Jerome Rothenberg has recently posted an excerpt from the 1989 Tanner Lecture on Human Values, Poetry & Modernity, by Octavio Paz, winner of the 1990 Nobel Prize in Literature. This lecture may be of considerable interest to students of Corbin. As I have mentioned in these posts I think that our understanding of Corbin's work is deepened by seeing him as part of the Romantic tradition (particularly as re-conceived by Rothenberg and Robinson). This essay by Paz helps clarify Corbin's place within that tradition and I recommend it in its entirety. I have pulled a short excerpt from Rothenberg's blog here - there is a link to the full text from the University of Utah below.

Octavio Paz:

"The relation between romanticism and modernity is both filial and contentious. Romanticism was the child of the age of criticism, and change prompted its conception and birth and was its distinguishing feature. It was the great change not only in the arts and letters, but also in imagination, sensibility, taste, and ideas. It was a morality, an eroticism, a politics, a way of dressing and a way of loving, a way of living and of dying. A rebellious child, romanticism was a criticism of rational criticism; it replaced successive historical time with a time of origin, before history, and the utopian future with the instantaneous present of the passions, love and the flesh. Romanticism was the great negation of modernity as it had been conceived in the eighteenth century by critical, utopian, and revolutionary reason. But it was a negation that remained within modernity. Only an age of criticism could have produced such a total negation.

Romanticism coexisted with modernity, time after time merging with it only in order to transgress it. These transgressions assumed many forms but only two modes: analogy and irony. I take the first to mean “the vision of the universe as a system of correspondences and the vision of language as a double of the universe." It is a very ancient tradition, reelaborated and transmitted by Renaissance Neoplatonism through various hermetic traditions of the sixteenth and seventeenth centuries.

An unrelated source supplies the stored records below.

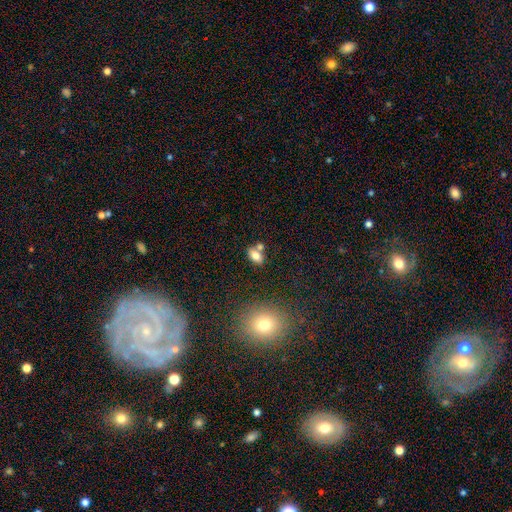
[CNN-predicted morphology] The model was most divided on "merging": none: 55%, merger: 29%, minor disturbance: 12%, major disturbance: 4%. More confident: how rounded — in between (85%); smooth or featured — smooth (77%).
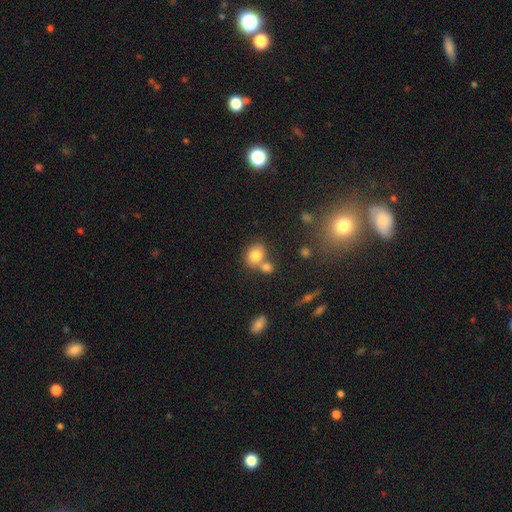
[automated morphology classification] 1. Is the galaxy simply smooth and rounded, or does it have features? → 78% smooth, 11% featured or disk, 11% star or artifact.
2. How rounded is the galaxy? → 60% round, 39% in between, 1% cigar-shaped.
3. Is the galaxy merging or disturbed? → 48% none, 37% merger, 11% minor disturbance, 4% major disturbance.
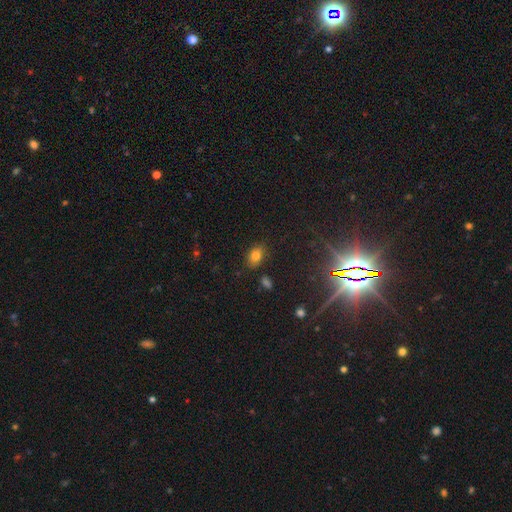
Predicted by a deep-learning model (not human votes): This appears to be a smooth galaxy with no disk features (77%) that is in between round and cigar-shaped (79%). Merging: none (80%).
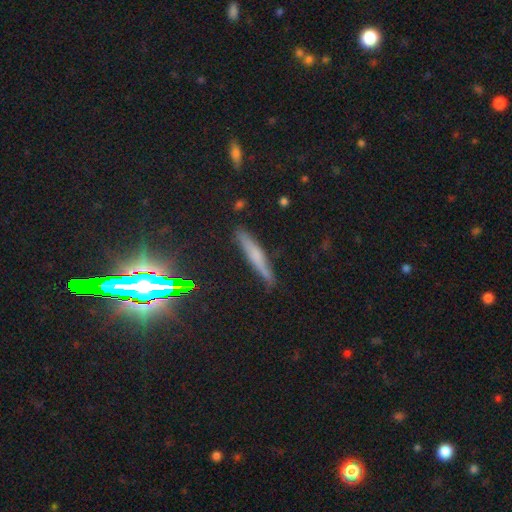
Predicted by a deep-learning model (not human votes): The model was most divided on "smooth or featured": smooth: 48%, featured or disk: 34%, star or artifact: 18%. More confident: merging — none (81%).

Having nourished the philosophical and libertine sects of the eighteenth century, it was recognized by the romantics and their followers through to our own era. It is the central, albeit underground, tradition of modern poetry, from the first romantics to William Butler Yeats, Rainer Maria Rilke, and the surrealists. Simultaneous to this vision of universal correspondence, its enemy-twin appeared: irony. It was the rip in the fabric of analogies, the exception that ruptured the correspondences. If analogy may be conceived as a fan which, unfolded, displays the resemblances between this and that, microcosm and macrocosm, stars, men, and worms, then irony tears the fan to pieces. Irony is the dissonance that disrupts the concert of the correspondences, turning it into cacophony. Irony has many names: it is the anomaly, the deviation, the bizarre, as Baudelaire called it. In a word, it is that great accident: death.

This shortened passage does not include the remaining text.